[Data items]
******************************
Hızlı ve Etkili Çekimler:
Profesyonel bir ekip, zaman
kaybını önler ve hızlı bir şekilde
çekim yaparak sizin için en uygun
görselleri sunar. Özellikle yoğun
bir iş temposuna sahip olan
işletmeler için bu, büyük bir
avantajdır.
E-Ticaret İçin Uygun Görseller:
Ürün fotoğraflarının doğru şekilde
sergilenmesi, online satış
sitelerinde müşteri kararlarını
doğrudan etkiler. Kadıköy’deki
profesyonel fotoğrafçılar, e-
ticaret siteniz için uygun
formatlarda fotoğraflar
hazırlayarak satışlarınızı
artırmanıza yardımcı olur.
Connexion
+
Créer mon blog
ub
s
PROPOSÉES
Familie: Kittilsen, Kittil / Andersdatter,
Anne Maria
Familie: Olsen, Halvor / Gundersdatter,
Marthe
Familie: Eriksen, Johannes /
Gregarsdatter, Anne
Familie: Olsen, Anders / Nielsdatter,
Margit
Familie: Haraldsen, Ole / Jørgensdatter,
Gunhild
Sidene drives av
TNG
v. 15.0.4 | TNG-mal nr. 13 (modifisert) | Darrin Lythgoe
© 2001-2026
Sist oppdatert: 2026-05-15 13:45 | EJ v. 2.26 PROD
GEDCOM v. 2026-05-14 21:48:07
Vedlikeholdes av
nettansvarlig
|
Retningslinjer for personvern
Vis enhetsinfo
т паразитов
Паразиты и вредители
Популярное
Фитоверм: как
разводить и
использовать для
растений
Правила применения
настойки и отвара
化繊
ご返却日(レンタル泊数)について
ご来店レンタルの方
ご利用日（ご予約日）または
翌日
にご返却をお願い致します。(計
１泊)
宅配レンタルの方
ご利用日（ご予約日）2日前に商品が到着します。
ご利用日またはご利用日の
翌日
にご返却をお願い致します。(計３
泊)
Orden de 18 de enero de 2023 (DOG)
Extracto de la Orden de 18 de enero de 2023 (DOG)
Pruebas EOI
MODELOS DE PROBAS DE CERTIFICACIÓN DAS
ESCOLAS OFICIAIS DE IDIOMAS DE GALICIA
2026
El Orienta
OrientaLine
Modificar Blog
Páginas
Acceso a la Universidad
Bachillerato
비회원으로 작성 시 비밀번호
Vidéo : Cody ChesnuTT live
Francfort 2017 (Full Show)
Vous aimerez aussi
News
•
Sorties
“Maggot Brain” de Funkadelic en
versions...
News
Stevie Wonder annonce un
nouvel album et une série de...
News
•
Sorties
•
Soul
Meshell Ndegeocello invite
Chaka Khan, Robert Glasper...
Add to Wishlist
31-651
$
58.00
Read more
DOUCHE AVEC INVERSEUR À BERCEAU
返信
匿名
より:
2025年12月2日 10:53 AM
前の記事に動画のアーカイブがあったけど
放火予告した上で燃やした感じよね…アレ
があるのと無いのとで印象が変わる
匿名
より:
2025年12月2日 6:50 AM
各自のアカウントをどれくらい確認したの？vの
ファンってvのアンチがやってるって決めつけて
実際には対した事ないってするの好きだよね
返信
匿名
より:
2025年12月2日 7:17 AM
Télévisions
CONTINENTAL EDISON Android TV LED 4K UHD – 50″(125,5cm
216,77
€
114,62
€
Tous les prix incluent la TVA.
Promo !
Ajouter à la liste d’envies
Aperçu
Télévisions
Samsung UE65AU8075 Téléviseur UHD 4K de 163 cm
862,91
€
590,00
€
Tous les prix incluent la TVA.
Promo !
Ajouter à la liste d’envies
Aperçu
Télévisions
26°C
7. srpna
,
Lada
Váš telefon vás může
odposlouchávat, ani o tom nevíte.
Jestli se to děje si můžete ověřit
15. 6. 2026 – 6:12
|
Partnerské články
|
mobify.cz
******************************
Work order.
Copy out the lines of the data items exactly, starting with the first line and going on through the line that contains "Add to Wishlist".

Response to the task.
Hızlı ve Etkili Çekimler:
Profesyonel bir ekip, zaman
kaybını önler ve hızlı bir şekilde
çekim yaparak sizin için en uygun
görselleri sunar. Özellikle yoğun
bir iş temposuna sahip olan
işletmeler için bu, büyük bir
avantajdır.
E-Ticaret İçin Uygun Görseller:
Ürün fotoğraflarının doğru şekilde
sergilenmesi, online satış
sitelerinde müşteri kararlarını
doğrudan etkiler. Kadıköy’deki
profesyonel fotoğrafçılar, e-
ticaret siteniz için uygun
formatlarda fotoğraflar
hazırlayarak satışlarınızı
artırmanıza yardımcı olur.
Connexion
+
Créer mon blog
ub
s
PROPOSÉES
Familie: Kittilsen, Kittil / Andersdatter,
Anne Maria
Familie: Olsen, Halvor / Gundersdatter,
Marthe
Familie: Eriksen, Johannes /
Gregarsdatter, Anne
Familie: Olsen, Anders / Nielsdatter,
Margit
Familie: Haraldsen, Ole / Jørgensdatter,
Gunhild
Sidene drives av
TNG
v. 15.0.4 | TNG-mal nr. 13 (modifisert) | Darrin Lythgoe
© 2001-2026
Sist oppdatert: 2026-05-15 13:45 | EJ v. 2.26 PROD
GEDCOM v. 2026-05-14 21:48:07
Vedlikeholdes av
nettansvarlig
|
Retningslinjer for personvern
Vis enhetsinfo
т паразитов
Паразиты и вредители
Популярное
Фитоверм: как
разводить и
использовать для
растений
Правила применения
настойки и отвара
化繊
ご返却日(レンタル泊数)について
ご来店レンタルの方
ご利用日（ご予約日）または
翌日
にご返却をお願い致します。(計
１泊)
宅配レンタルの方
ご利用日（ご予約日）2日前に商品が到着します。
ご利用日またはご利用日の
翌日
にご返却をお願い致します。(計３
泊)
Orden de 18 de enero de 2023 (DOG)
Extracto de la Orden de 18 de enero de 2023 (DOG)
Pruebas EOI
MODELOS DE PROBAS DE CERTIFICACIÓN DAS
ESCOLAS OFICIAIS DE IDIOMAS DE GALICIA
2026
El Orienta
OrientaLine
Modificar Blog
Páginas
Acceso a la Universidad
Bachillerato
비회원으로 작성 시 비밀번호
Vidéo : Cody ChesnuTT live
Francfort 2017 (Full Show)
Vous aimerez aussi
News
•
Sorties
“Maggot Brain” de Funkadelic en
versions...
News
Stevie Wonder annonce un
nouvel album et une série de...
News
•
Sorties
•
Soul
Meshell Ndegeocello invite
Chaka Khan, Robert Glasper...
Add to Wishlist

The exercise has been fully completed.